Wednesday, August 2, 2017

BSG - BAB.IV - HSSG - Babak-18

BALADA SWANDARU GENI
Bab IV: Hilangnya Seorang Swandaru Geni
Babak – 18



“Berhati-hatilah, tidak seperti kabut putih yang dimunculkan oleh Ki Agung Sedayu, asap hitam itu mengandung racun meskipun mungkin tidak terlalu kuat akan tetapi bisa mengganggu pernafasan kita”, - desis Kiai Garda mengingatkan.


Semua yang mendengar perkataan Kiai Garda mengangguk, untunglah mereka sudah minum ramuan yang diberikan Kiai Garda sehingga mudah-mudahan bisa terbebas dari ancaman asap hitam beracun itu.


Sementara tepat di tengah kedung itu, asap hitam yang muncul dari permukaan air semakin lama semakin tebal serta mengeluarkan suara mendesis yang mendirikan bulu roma. Asap itu menyebar ke seluruh permukaan sungai  seolah ia sedang menyapu dan hendak membuat sebuah alas yang sangat lebar dan luas sebelum bergerak naik ke atas.

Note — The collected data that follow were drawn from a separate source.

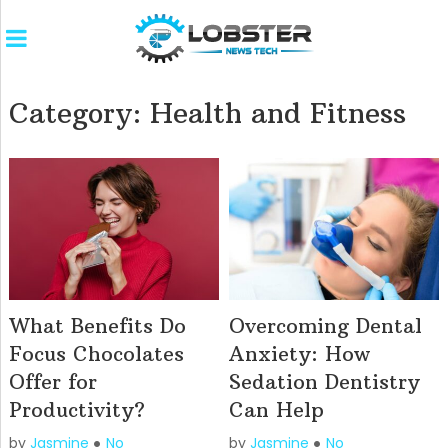
Category:
Health and Fitness
What Benefits Do
Overcoming Dental
Focus Chocolates
Anxiety: How
Offer for
Sedation Dentistry
Productivity?
Can Help
by
Jasmine
No
by
Jasmine
No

                                                                                                                                                                                           
Ternyata yang terjadi kemudian adalah sesuai perkiraan. Setelah menyebar ke seluruh permukaan kedung, asap hitam yang semakin menebal itu dengan cepat naik ke atas serta menimbulkan suara mendesis yang semakin keras. Selain naik ke atas asap itu juga bergerak ke tengah kedung seolah hendak mengapit serta menghimpit kabut putih yang masih saja berputaran di tengah kedung itu.

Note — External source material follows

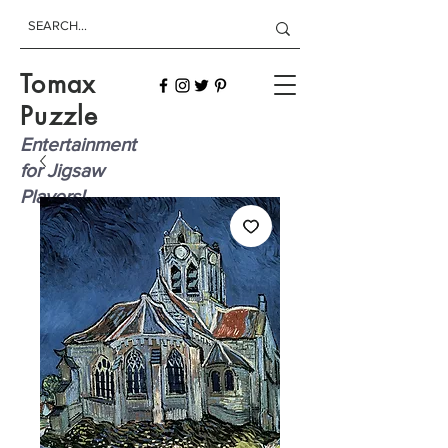
Tomax
Puzzle
Entertainment
for Jigsaw
Players!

Suasana siang di tepian sungai Belehan itu kini berubah menjadi sangat menyeramkan. Sinar matahari yang  terik seolah terhalang dan terabaikan oleh hadirnya kabut putih dan asap hitam yang kini saling bertarung. Suara menderu-deru yang ditimbulkan putaran kabut putih berbentuk tabung raksasa itu kini diselingi suara mendesis yang tajam dan keras akibat bergeraknya asap hitam pekat itu.


Hati dan perasaan mereka yang hadir di tepian sungai Belehan itu bagaikan teraduk-aduk. Seumur hidup, mereka tidak pernah melihat pertarungan yang sedemikian aneh dan dahsyat. Kabut putih dan asap hitam itu kini seolah saling bergumul dan berbenturan di udara sehingga menimbulkan ledakan-ledakan keras dan memekakkan telinga.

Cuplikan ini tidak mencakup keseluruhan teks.